-- Information follows --

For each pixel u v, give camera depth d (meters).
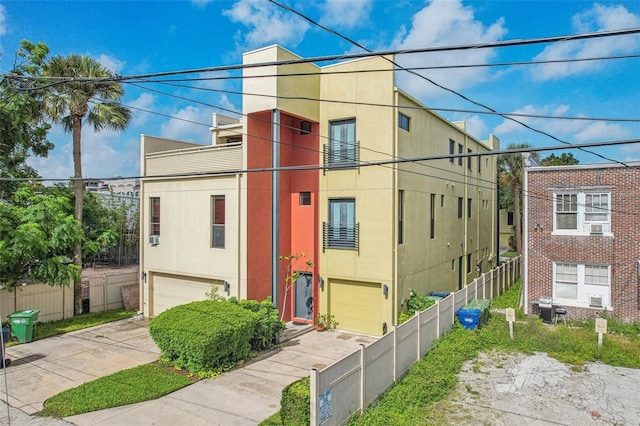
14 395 9.89
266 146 15.82
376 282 14.88
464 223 22.81
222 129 18.92
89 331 15.47
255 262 15.27
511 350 13.54
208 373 11.00
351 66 15.50
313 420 7.44
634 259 15.94
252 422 8.59
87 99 16.47
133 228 32.28
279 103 14.85
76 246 17.80
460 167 22.30
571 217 17.06
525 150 6.79
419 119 16.97
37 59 17.19
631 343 13.75
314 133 16.61
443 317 14.25
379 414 8.88
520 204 38.91
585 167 16.70
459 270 22.22
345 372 8.41
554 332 14.84
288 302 16.69
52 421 8.64
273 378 10.93
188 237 16.47
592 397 10.21
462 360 12.51
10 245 14.26
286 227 16.75
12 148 18.86
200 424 8.48
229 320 11.83
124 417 8.77
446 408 9.58
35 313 14.34
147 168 17.83
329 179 15.85
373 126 15.01
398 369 10.76
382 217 14.77
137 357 12.49
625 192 16.08
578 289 16.88
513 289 24.75
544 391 10.53
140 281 18.02
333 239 15.79
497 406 9.70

-- Information concluded --

## Activity
Give back each entry exactly as it appears, with no pictures.

## Your solution
For each pixel u v, give camera depth d (meters).
14 395 9.89
266 146 15.82
376 282 14.88
464 223 22.81
222 129 18.92
89 331 15.47
255 262 15.27
511 350 13.54
208 373 11.00
351 66 15.50
313 420 7.44
634 259 15.94
252 422 8.59
87 99 16.47
133 228 32.28
279 103 14.85
76 246 17.80
460 167 22.30
571 217 17.06
525 150 6.79
419 119 16.97
37 59 17.19
631 343 13.75
314 133 16.61
443 317 14.25
379 414 8.88
520 204 38.91
585 167 16.70
459 270 22.22
345 372 8.41
554 332 14.84
288 302 16.69
52 421 8.64
273 378 10.93
188 237 16.47
592 397 10.21
462 360 12.51
10 245 14.26
286 227 16.75
12 148 18.86
200 424 8.48
229 320 11.83
124 417 8.77
446 408 9.58
35 313 14.34
147 168 17.83
329 179 15.85
373 126 15.01
398 369 10.76
382 217 14.77
137 357 12.49
625 192 16.08
578 289 16.88
513 289 24.75
544 391 10.53
140 281 18.02
333 239 15.79
497 406 9.70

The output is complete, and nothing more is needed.